As I near completion of 50 years of my flirtation with the planted tank, I look back into the past and count my blessings. December 1960 when I received my first tank a 24" 12" 15" size, glasses fitted in a fabricated galvanized iron sheet frame with common window putty and sealed with battery pitch and canopy of the same GI material; little did I know that it would wean me away from my Meccano set and give me so much enjoyment . The 60's I believe were the dark ages of the aquarium hobby when myths and not logic abounded and found place in the awful books written about the hobby. Then it was those kinds of books that were all that I had to rely upon on the start of my journey.
I don?t remember now how many days the two pairs of fishes, black molly and red sword tail, which were received along with that tank, survived; knowing what I know now it could not have been for long, but long enough to whet my appetite with their beauty and to challenge me to find a way to make fishes survive.
Those days there were no LFS in my home town Ranchi, and the tank and fishes had been brought back from Calcutta by my parents (as they had been there, while missing my birthday). Now I was left with an empty aquarium set up in accordance to one of those awful books, perhaps a boon in disguise. The tank was not only deserted but also looked like a patch of desert with its washed sand substrate.

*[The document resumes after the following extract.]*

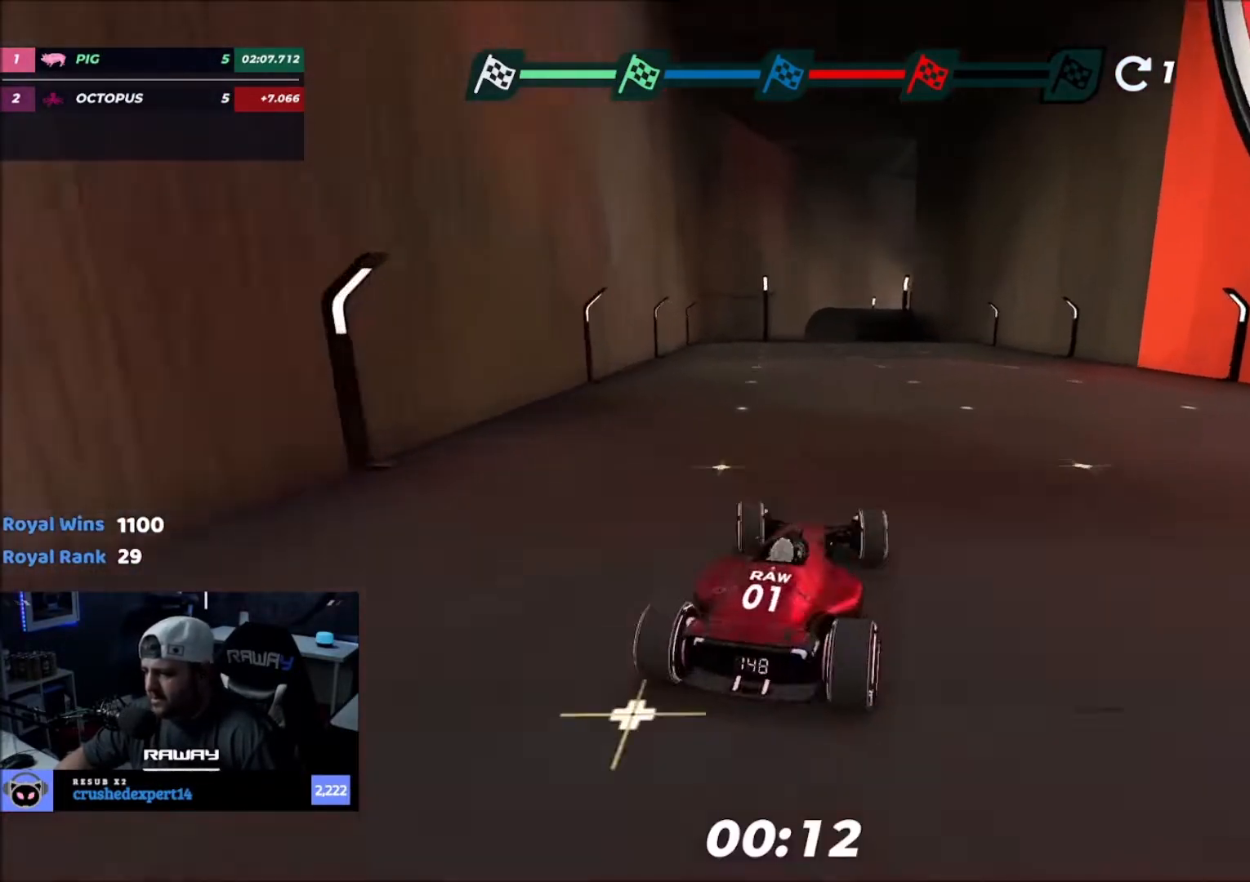
{"keys": ["right"], "events": [[100, "left", "up"], [200, "up", "up"], [434, "right", "down"]]}
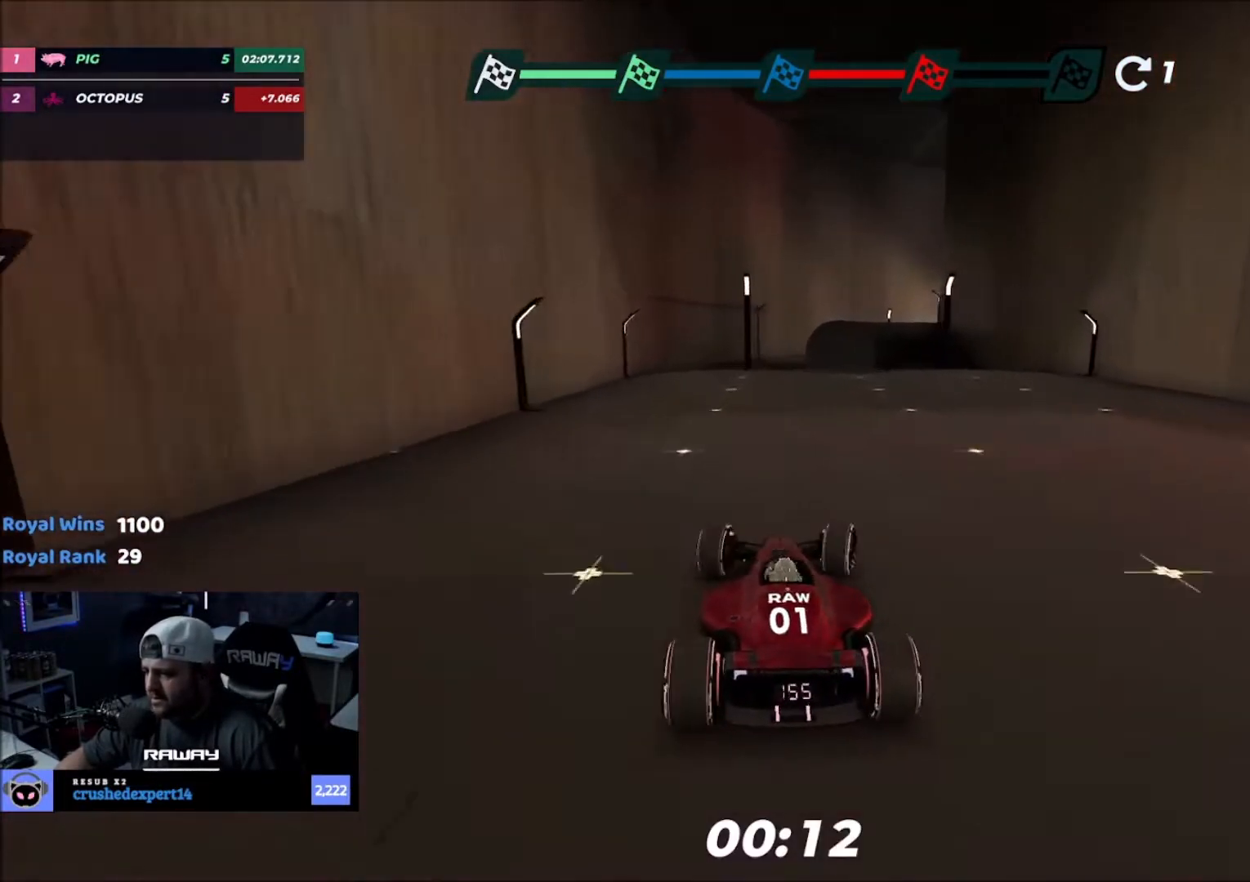
{"keys": [], "events": [[33, "right", "up"], [367, "right", "down"], [400, "right", "up"]]}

Situated under the switch-board in the room and located directly opposite to the door opening Eastwards onto the open courtyard; the tank received enough indirect sun reflected from the floor of the room during the better half of the day. The lone incandescent 40 Watt bulb which the canopy possessed to light the tank (it had been in use only for evening viewing when the fishes were alive) being switched off. It was light enough to turn the front viewing glass a bright green. Greenery to an avid gardener! Then there were aquatic plants in the lake which I passed every day on way to school; that gave me the idea to try to grow some.
The fauna-less tank got cleaned and I scrubbed off the algae using a pad made from the wiry, woody, skeleton of a matured snake gourd (those days you did not get the plastic ones at least in my town). The tank cleaned; I planted several varieties of aquatic weeds from the wayside lake. My first planted tank had been set up.
The glass started to green again and the combat between the algae and the planted tank hobbyist found a new addition ? me. So it was scrubbing, siphoning, and spillage, every holiday trying to keep that glass clean. All this time, in spite of all the work I put into the tank, the plants after the initial flush of green growth were languishing.
The tank was in the living room of my grandfather's house where, all members of the family (my grandparents, my father's brother and his family including 4 cousins, my parents and my brother) gathered at leisure hours. After the first few weeks of tolerance to my labours ? resentment of the disturbance and ugliness that I was creating started to build up. No, none took it out on me though I was the youngest in the family but long faces of all (except my grandfather's) and their blank stares made me realize that something must give. My grandmother finally announced the verdict; the aquarium was a mistake, it was ugly, it was nuisance, it had no place in the living-room or any part of the house and should be thrown away.